**HOW TO COMPLETE THIS TASK**
Retype the part of the data that opens with the line containing "MÁY HÚT BỤI CÔNG NGHIỆP" and closes with the line containing "Máy rửa xe mini", both lines included. Copy each line without changing anything.

** DATASET follows **

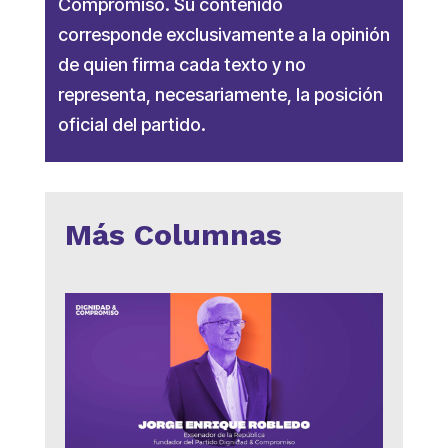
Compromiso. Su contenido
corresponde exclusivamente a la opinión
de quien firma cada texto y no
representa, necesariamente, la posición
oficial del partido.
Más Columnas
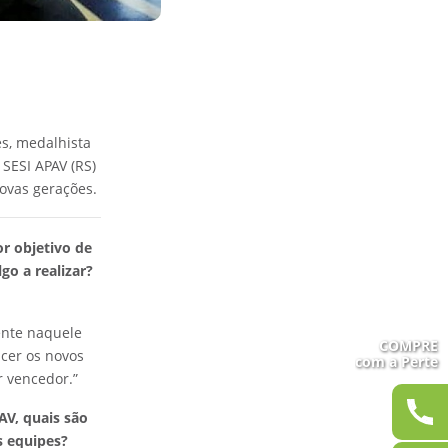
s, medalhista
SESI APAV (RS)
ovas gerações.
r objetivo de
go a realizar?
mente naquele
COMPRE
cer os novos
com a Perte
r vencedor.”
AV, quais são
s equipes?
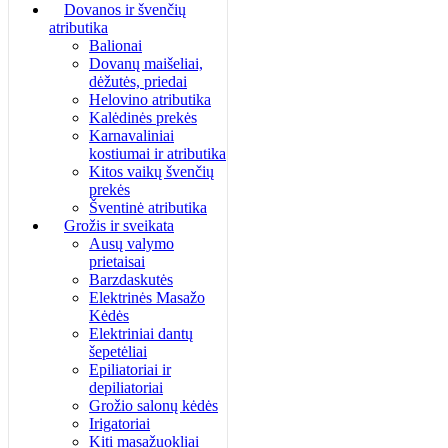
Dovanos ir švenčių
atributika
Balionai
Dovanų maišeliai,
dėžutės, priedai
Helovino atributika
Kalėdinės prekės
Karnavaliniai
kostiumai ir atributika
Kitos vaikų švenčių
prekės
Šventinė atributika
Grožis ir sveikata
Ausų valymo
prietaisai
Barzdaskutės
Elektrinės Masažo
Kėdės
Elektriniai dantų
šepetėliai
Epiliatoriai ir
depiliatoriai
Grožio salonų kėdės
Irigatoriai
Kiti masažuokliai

** End of DATASET **
** DATASET follows **

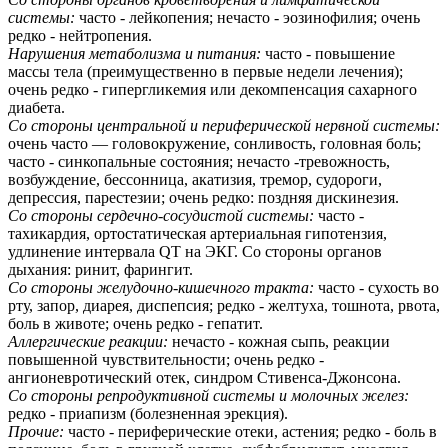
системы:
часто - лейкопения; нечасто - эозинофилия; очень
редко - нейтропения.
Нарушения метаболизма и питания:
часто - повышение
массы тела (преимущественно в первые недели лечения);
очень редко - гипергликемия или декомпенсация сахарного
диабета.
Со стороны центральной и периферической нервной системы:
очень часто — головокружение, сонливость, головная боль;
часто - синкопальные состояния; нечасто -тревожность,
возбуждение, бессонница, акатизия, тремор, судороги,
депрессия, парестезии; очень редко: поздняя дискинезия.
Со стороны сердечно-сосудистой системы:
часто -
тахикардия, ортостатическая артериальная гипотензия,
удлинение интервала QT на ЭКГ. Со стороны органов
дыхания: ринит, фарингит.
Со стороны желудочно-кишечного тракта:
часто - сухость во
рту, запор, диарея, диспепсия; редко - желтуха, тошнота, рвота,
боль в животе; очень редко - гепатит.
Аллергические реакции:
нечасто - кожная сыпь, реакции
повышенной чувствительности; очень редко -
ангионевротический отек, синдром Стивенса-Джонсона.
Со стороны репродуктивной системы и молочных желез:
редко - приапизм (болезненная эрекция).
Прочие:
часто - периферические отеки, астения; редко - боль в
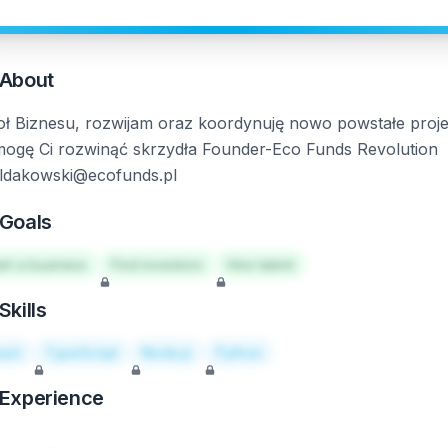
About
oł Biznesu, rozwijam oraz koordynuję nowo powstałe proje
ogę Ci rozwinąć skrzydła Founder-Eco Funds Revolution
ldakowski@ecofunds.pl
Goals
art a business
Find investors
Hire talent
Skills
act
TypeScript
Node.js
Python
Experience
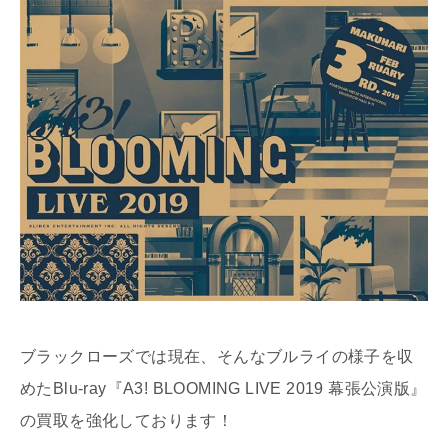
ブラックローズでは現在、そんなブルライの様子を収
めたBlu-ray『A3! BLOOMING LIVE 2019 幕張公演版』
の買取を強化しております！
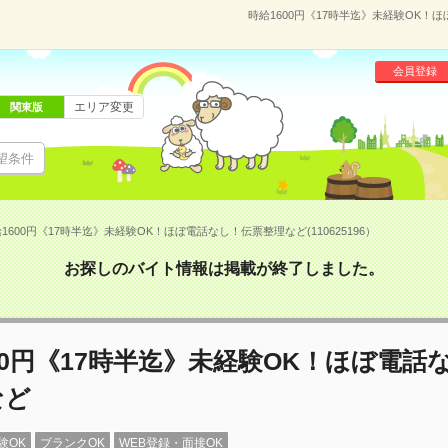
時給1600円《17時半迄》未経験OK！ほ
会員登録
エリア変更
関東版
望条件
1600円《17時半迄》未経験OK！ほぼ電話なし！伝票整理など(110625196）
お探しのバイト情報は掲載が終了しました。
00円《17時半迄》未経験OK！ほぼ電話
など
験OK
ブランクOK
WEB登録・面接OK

** End of DATASET **
** DATASET follows **

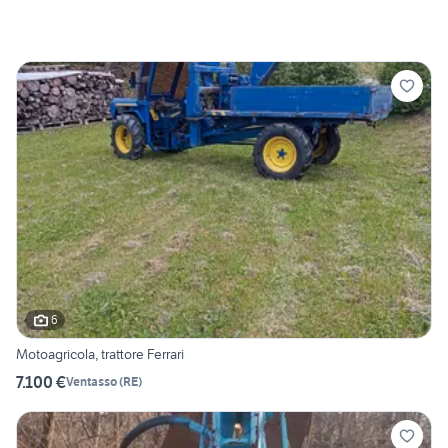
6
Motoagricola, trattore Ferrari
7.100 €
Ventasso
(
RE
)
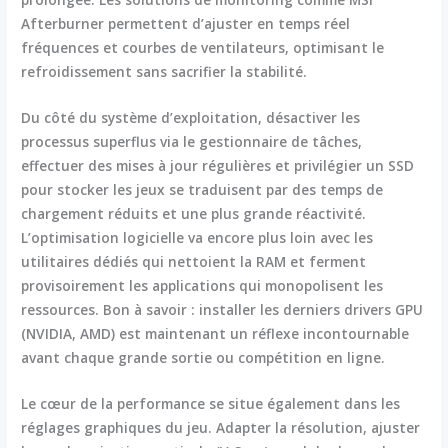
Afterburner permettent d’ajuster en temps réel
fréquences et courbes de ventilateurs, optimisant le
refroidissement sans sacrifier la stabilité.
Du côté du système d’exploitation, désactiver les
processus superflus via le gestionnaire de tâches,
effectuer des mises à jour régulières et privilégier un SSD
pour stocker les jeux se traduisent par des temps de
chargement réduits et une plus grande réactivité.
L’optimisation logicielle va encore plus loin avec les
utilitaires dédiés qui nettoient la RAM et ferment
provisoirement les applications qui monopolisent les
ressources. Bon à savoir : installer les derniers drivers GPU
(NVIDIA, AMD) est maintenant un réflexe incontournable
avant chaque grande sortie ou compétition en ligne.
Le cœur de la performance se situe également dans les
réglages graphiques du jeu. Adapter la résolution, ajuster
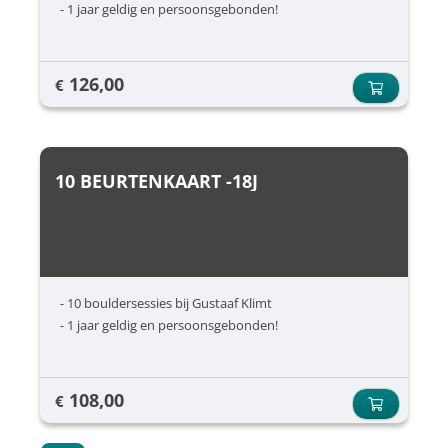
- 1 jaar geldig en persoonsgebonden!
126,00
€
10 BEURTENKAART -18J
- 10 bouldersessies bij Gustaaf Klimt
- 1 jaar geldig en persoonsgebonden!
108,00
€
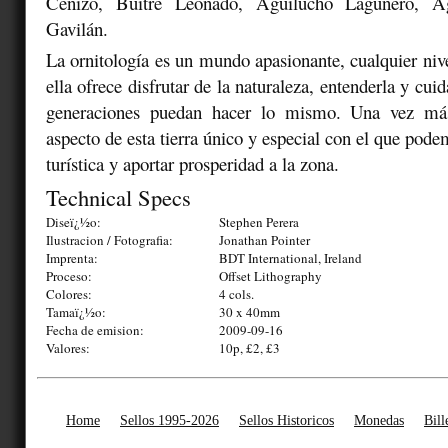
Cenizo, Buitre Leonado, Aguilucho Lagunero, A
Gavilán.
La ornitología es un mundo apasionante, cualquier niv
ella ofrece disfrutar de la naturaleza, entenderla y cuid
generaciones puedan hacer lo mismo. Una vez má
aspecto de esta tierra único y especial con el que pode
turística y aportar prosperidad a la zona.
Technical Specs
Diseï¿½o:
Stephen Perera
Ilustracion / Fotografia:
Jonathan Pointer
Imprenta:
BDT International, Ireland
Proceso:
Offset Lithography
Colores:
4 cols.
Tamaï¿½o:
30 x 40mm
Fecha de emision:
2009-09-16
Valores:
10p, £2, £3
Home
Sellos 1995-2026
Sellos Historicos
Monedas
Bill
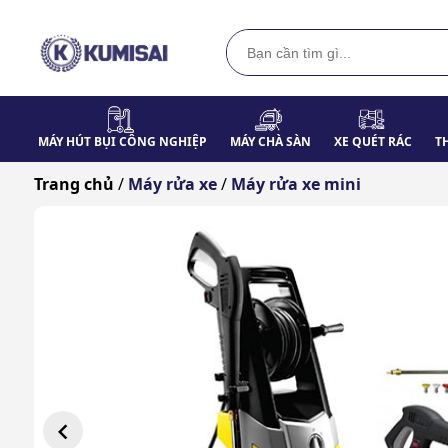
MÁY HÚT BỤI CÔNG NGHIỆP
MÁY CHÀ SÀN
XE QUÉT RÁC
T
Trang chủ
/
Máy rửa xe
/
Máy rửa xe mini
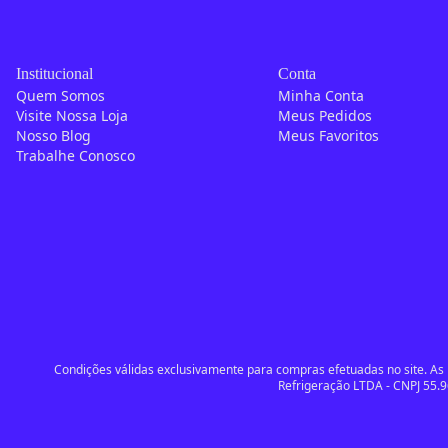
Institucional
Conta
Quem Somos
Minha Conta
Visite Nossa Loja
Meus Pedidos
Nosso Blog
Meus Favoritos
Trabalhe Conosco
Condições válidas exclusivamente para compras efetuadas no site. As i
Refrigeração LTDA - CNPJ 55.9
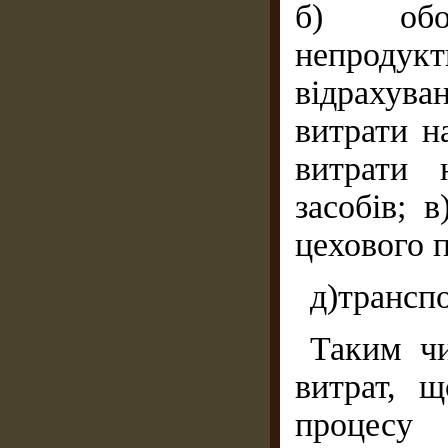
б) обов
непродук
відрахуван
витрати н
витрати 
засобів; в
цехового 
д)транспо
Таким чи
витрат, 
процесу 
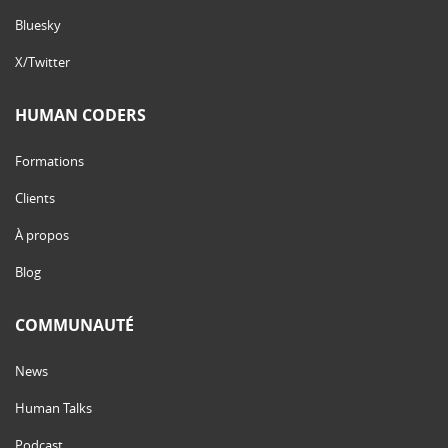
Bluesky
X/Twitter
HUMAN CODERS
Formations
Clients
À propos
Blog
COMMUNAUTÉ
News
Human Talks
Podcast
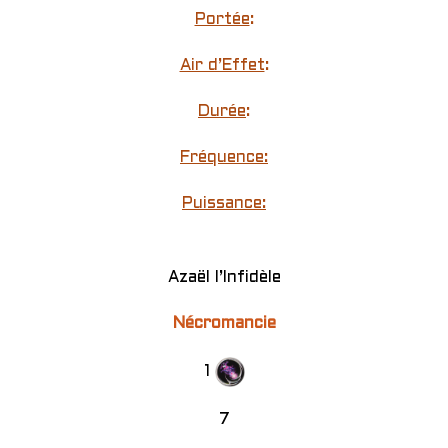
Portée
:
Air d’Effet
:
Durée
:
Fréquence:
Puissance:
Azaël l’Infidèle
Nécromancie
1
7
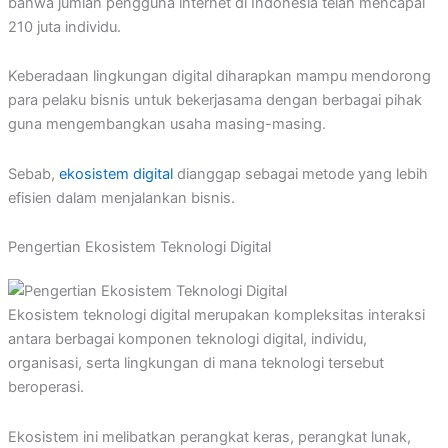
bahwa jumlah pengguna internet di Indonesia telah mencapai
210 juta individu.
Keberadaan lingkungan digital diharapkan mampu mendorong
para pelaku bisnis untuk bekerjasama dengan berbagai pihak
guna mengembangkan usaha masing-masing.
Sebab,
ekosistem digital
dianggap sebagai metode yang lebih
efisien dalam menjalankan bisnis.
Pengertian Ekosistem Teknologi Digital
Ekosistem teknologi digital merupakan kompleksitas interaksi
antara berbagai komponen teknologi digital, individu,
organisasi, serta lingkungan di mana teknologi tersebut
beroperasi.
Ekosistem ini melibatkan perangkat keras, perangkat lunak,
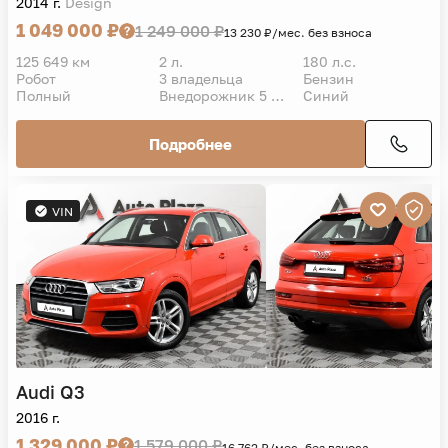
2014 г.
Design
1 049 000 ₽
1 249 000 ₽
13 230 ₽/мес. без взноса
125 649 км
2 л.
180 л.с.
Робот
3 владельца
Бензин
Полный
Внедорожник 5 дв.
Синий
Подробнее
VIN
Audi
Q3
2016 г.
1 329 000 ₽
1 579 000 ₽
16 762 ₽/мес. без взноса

** End of DATASET **

**ANSWER AREA**
MÁY HÚT BỤI CÔNG NGHIỆP
MÁY CHÀ SÀN
XE QUÉT RÁC
T
Trang chủ
/
Máy rửa xe
/
Máy rửa xe mini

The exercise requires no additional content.